Pour jouer avec ces questions, j’ai décidé de me confronter à l’exercice et de réaliser des kimonos dont l’intérieur est tout de soie peinte.
Les peintures sur soie de mes doublures de kimono sont définies par une suite de gestes dansés, et de plis permis par le vêtement. Dans cette perspective il ne s’agit pas de pouvoir identifier les gestes à l’origine du motif. Ce n’est ni un jeu protocolaire, ni une partition[1]. Connaître l’un des principes de création participe simplement de l’appréhension que l’on a du vêtement. D’autre part, un motif indice de la peinture est brodé sur l’avers de l’ouvrage, sur la face en Bourette-de-soie. La Bourette-de-soie est, comme son nom l’indique, un textile de soie, mais moins précieux que la mousseline de la doublure, car tissé plus grossièrement. Là où l’intérieur existe entre trace et empreinte en une matière luxueuse. Le motif extérieur permet, lui, un jeu entre la personne dans la confidence qui reconnaîtra le motif brodé pour ce qu’il est : un indice, un élément de l’œuvre dissimulée ; et la personne à qui le secret n’est pas dévoilé, qui n’identifiera donc qu’un simple élément décoratif brodé.
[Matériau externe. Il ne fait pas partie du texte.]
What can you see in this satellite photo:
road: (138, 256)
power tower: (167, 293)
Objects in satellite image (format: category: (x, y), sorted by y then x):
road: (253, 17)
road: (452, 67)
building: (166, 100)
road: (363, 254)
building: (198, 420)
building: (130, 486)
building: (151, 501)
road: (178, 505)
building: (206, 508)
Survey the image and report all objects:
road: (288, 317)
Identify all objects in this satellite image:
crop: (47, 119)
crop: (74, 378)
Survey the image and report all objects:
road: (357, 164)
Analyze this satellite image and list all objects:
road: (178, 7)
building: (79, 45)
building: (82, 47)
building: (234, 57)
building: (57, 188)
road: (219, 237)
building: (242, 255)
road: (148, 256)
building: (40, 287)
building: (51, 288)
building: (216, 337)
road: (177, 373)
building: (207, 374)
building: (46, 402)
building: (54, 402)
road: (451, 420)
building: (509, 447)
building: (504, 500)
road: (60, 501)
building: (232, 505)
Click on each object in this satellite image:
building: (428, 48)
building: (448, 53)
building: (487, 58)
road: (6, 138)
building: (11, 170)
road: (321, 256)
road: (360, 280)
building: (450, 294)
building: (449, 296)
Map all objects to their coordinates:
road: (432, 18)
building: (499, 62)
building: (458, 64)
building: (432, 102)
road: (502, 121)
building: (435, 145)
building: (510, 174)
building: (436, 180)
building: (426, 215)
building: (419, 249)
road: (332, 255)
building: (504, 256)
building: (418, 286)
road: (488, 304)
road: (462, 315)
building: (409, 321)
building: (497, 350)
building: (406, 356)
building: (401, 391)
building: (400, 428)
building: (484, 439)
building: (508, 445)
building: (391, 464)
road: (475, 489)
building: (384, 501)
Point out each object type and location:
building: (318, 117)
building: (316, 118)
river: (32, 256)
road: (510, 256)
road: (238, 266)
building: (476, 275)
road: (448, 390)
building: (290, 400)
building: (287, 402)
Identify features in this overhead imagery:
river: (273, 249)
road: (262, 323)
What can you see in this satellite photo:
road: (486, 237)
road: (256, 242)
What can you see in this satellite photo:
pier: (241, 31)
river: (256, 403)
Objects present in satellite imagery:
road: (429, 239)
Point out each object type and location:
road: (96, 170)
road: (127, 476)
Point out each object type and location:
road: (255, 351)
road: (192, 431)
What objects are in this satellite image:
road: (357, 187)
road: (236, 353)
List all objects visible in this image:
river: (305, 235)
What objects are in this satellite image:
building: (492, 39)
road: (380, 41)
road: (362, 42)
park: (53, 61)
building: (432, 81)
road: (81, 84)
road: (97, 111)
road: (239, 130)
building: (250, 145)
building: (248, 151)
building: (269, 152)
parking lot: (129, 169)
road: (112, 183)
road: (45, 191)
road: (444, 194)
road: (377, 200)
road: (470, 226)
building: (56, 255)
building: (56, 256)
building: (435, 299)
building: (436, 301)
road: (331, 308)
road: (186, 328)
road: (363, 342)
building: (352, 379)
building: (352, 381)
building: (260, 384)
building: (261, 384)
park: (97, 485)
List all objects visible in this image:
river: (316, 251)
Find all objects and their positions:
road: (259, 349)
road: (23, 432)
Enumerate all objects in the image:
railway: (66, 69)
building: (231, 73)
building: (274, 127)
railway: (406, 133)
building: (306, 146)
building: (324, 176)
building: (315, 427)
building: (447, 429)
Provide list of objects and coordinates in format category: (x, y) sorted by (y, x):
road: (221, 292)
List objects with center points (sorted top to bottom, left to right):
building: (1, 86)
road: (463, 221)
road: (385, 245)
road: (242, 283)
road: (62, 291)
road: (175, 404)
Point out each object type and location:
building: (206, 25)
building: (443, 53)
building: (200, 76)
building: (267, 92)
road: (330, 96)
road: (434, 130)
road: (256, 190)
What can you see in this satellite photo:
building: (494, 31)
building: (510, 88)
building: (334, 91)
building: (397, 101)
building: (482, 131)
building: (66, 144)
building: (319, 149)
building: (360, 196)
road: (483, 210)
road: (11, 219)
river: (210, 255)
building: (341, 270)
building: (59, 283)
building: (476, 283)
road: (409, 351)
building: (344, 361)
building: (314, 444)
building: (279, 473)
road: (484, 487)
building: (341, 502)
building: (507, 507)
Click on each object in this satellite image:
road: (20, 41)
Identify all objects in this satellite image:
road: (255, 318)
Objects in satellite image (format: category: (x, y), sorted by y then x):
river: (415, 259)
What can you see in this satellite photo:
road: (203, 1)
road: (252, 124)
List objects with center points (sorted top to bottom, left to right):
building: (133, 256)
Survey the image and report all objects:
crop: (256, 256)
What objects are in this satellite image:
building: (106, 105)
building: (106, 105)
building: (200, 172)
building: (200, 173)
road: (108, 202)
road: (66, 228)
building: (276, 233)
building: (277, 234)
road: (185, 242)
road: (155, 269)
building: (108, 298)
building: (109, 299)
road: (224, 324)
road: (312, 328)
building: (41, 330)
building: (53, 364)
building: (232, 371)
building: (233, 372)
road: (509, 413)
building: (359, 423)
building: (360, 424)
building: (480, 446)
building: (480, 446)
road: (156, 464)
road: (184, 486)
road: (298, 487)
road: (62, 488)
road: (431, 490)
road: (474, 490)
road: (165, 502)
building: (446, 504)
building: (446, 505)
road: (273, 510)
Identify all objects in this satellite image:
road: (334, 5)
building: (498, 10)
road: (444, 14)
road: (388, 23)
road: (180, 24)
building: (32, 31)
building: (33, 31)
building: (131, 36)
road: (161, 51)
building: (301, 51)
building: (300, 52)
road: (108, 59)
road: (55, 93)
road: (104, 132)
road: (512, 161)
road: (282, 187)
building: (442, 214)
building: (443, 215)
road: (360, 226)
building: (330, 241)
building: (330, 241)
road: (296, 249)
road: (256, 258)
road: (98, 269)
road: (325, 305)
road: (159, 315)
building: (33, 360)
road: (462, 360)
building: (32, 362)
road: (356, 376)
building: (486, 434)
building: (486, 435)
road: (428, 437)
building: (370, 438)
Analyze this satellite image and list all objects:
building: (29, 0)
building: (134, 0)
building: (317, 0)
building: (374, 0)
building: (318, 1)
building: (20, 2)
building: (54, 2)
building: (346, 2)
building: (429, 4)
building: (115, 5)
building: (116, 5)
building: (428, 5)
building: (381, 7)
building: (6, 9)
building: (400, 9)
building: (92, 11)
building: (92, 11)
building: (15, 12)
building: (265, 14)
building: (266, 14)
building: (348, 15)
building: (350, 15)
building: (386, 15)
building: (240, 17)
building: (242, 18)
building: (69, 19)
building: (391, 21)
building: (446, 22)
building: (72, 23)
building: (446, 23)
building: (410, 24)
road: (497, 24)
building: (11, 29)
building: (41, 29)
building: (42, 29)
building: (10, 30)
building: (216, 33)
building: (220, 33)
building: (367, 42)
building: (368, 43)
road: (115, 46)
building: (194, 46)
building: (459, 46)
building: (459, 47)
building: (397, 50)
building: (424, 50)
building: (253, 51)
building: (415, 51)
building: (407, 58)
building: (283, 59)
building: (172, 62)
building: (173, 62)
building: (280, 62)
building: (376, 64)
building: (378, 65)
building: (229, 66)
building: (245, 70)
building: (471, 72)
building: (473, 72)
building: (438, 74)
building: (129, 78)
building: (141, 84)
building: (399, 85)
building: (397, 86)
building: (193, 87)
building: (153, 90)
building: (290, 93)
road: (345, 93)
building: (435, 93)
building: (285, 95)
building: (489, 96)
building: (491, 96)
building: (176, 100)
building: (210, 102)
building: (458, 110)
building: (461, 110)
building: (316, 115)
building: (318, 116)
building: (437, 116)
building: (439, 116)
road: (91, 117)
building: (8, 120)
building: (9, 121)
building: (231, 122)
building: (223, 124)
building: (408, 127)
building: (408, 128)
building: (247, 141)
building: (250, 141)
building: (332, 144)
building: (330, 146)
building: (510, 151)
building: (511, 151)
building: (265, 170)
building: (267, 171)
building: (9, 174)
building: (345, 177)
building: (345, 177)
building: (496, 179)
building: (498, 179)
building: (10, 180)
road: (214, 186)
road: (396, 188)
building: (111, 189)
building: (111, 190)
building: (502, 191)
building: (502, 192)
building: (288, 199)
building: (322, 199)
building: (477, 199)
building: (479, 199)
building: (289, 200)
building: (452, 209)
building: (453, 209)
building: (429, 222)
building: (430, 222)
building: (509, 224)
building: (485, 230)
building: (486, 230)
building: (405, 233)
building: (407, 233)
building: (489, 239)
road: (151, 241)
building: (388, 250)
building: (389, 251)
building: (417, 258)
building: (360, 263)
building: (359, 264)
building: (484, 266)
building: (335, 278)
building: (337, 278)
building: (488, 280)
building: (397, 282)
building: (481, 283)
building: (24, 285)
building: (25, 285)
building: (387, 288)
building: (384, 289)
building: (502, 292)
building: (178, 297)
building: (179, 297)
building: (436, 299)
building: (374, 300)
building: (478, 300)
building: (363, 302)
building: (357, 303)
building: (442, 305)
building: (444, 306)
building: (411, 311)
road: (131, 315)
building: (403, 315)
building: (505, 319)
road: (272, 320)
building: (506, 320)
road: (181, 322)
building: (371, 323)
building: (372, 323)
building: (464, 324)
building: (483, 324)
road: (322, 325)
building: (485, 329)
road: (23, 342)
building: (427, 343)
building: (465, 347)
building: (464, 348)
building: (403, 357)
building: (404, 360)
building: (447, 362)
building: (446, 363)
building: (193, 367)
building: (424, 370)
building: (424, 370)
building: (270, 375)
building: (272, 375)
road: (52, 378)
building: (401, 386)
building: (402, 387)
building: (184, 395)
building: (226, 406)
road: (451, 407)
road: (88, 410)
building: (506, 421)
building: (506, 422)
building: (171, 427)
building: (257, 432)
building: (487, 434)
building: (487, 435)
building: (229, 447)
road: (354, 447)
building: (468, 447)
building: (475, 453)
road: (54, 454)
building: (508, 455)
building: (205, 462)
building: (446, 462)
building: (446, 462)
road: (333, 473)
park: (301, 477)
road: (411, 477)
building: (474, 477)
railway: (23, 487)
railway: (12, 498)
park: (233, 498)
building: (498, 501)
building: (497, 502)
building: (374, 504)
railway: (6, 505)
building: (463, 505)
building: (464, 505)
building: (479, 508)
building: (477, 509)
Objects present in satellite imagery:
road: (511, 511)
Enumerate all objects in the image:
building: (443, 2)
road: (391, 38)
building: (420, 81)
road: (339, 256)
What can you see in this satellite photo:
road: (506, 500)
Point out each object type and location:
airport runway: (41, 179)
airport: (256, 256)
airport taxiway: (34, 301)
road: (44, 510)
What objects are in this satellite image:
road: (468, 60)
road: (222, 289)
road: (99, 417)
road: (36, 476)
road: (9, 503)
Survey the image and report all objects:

Qui est dans la confidence ou qui ne l’est pas, ce
sera au propriétaire de chaque pièce de le définir. Pour ma part, je
diffuserais par photographies et/ou installations sculpturales, seules les
pièces que je destine à la présentation en exposition. Les modes de diffusion
des pièces uniques et personnelles que je réalise sur commande, est à la
discrétion de chacun.
[1] Définit, Jacques Lafon p. 26 dans Esthétique de l’image de synthèse ; La trace de l’ange, Paris, L’Harmattan, 1999.
[1] Chez les danseurs on use plus souvent du terme de notation en référence à la Labanotation : la Cinétographie Laban de Rudolf Laban. Qui est l’une des formes de notation les plus popularisées. Il y est généreusement fait référence dans les enseignements aux conservatoires.